For fans of: Cocteau Twins, Austra
Austra fell prey this year to several circumstances outside their control: Their venue was serving free drinks and their fans consequently turned into a bunch of douchebags. But! That's not the band's fault! And they're still SO GREAT! We've been fans since Austra's practically-perfect-in-every-way debut record Feel it Break came out in 2011, but we'll try not to begrudge them becoming wildly popular. Even if they've apparently become popular among elbow-throwers and drink-spillers.
Lead singer Katie Stelmanis, the queer would-be opera singer (she was classically trained and performed in the a children's choir) and former member of Galaxy, performs dark dreampop that often deals with the search for humanity in an increasingly robotic world. The shows themselves always feel more like vivid dreams than performances, as the band's costumes and light shows integrate into Stelmanis' powerful, hypnotic vocals. Feel it Break was nominated for the presitgious Polaris Prize in Canada, so whatever this band does next is going to be highly anticipated and, you know, probably really, really good.

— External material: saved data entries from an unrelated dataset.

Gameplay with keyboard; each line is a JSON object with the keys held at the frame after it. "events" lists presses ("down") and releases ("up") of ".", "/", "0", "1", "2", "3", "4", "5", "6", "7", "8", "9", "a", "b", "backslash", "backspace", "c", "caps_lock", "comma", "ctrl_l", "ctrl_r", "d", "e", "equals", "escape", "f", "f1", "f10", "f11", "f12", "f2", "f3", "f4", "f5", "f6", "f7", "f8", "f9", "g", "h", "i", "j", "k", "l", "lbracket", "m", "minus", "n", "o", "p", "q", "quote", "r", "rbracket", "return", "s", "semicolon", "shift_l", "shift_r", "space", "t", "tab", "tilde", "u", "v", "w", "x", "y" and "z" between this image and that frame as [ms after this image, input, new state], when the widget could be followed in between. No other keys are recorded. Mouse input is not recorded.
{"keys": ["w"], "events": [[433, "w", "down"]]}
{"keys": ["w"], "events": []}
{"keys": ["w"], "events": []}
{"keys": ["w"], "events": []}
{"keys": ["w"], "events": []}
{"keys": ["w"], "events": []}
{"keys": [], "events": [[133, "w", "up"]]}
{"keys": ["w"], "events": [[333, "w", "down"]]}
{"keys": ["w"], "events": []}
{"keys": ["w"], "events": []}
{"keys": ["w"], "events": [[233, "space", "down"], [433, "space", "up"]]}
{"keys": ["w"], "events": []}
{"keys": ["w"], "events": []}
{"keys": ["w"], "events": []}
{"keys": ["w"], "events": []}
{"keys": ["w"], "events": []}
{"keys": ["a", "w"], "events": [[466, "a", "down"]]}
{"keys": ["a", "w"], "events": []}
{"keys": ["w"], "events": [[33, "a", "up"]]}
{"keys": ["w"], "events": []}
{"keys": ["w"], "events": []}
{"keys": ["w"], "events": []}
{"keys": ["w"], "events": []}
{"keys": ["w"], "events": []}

For fans of: Zola Jesus, The Hundred in the Hands
From a packed warehouse near the water, we ran to a tiny showcase in a hotel conference room, where Chic Gamine, another band full of talented Canadian women, was holding court with their soulful 60s girl-group doowop. Chic Gamine was one of my favorite discoveries from last year's SXSW (Thanks, NPR!), and their sound has aged to perfection. The four young women in the group still stun with their bluesy vocals that transcend their stature and era, and their instrumentation has gotten even tighter. Their music will transport you, certainly, but their vocals are a little sharper and percussion a little heavier than they were letting girl groups in the 60s get away with. Add in some French pop and an electric guitar, and you've got a throwback band with its eyes on the future.
For fans of: The Angels, The Wailin' Jennys
JENNY OWEN YOUNGS
Directly after Chic Gamine in the same space, New York singer-songwriter Jenny Owen Youngs played a short set of songs accompanied only by her guitar and her deadpan crowd banter. Youngs recently completed a project she calls "Exhibit," wherein she traveled to different museums around New York and wrote a song a week for 8 weeks about her experiences. Exercises in rushed songwriting tend to reveal musicians' ethos more clearly than projects they have time to tinker with, and the songs Youngs performed from the project were barebones stories of loneliness and departure–no surprise to followers of her lengthy career to date. This show felt more like a teaser than a full set, but it was enough to remind me that not too many songwriters sound like the same person in life that they do in song. Youngs is a rare bird, in both her quirky, so-honest-it's-awkward lyrics and her persona, and she's worth getting to know.
For fans of: early Regina Spektor, Jenny Lewis, Ingrid Michaelson
The last show of the night turned into two shows, in typical SXSW fashion. I went looking for the late-night set of alt-folk project Waxahatchee (pictured above) and stumbled across the tail end of a set by Atlanta garage-rockers The Coathangers. I'm new to the band, but appreciated the kick in the pants their gritty, howling house-show vibe gave me as my energy lagged. Their clothes were ripped, their screams were audible from the street, and the lead singer shouted "WE'RE THE COATHANGERS AND I HATE MY DAD!" as they slammed through their finale. It was a great palate-cleanser, no matter how anyone feels about their fathers.
Waxahatchee is also new to me, but so is she new to the rest of the world. Singer Katie Crutchfield started the project after her band P.S. Eliot broke up, and released an album last year that caught buzz and landed her a spot at this year's NPR Showcase, among her many other appearances throughout the week. Her plaintive, distortion-heavy vocals are usually sparsely accompanied by electric guitar and little else. As headphones music, this would be isloating in the best way; it's a heavy, full sound that fills any room, and Crutchfield's often melancholy lyrics lend humanity to her less-approachable guitar work.
For fans of: P.S. Eliot, Bad Banana.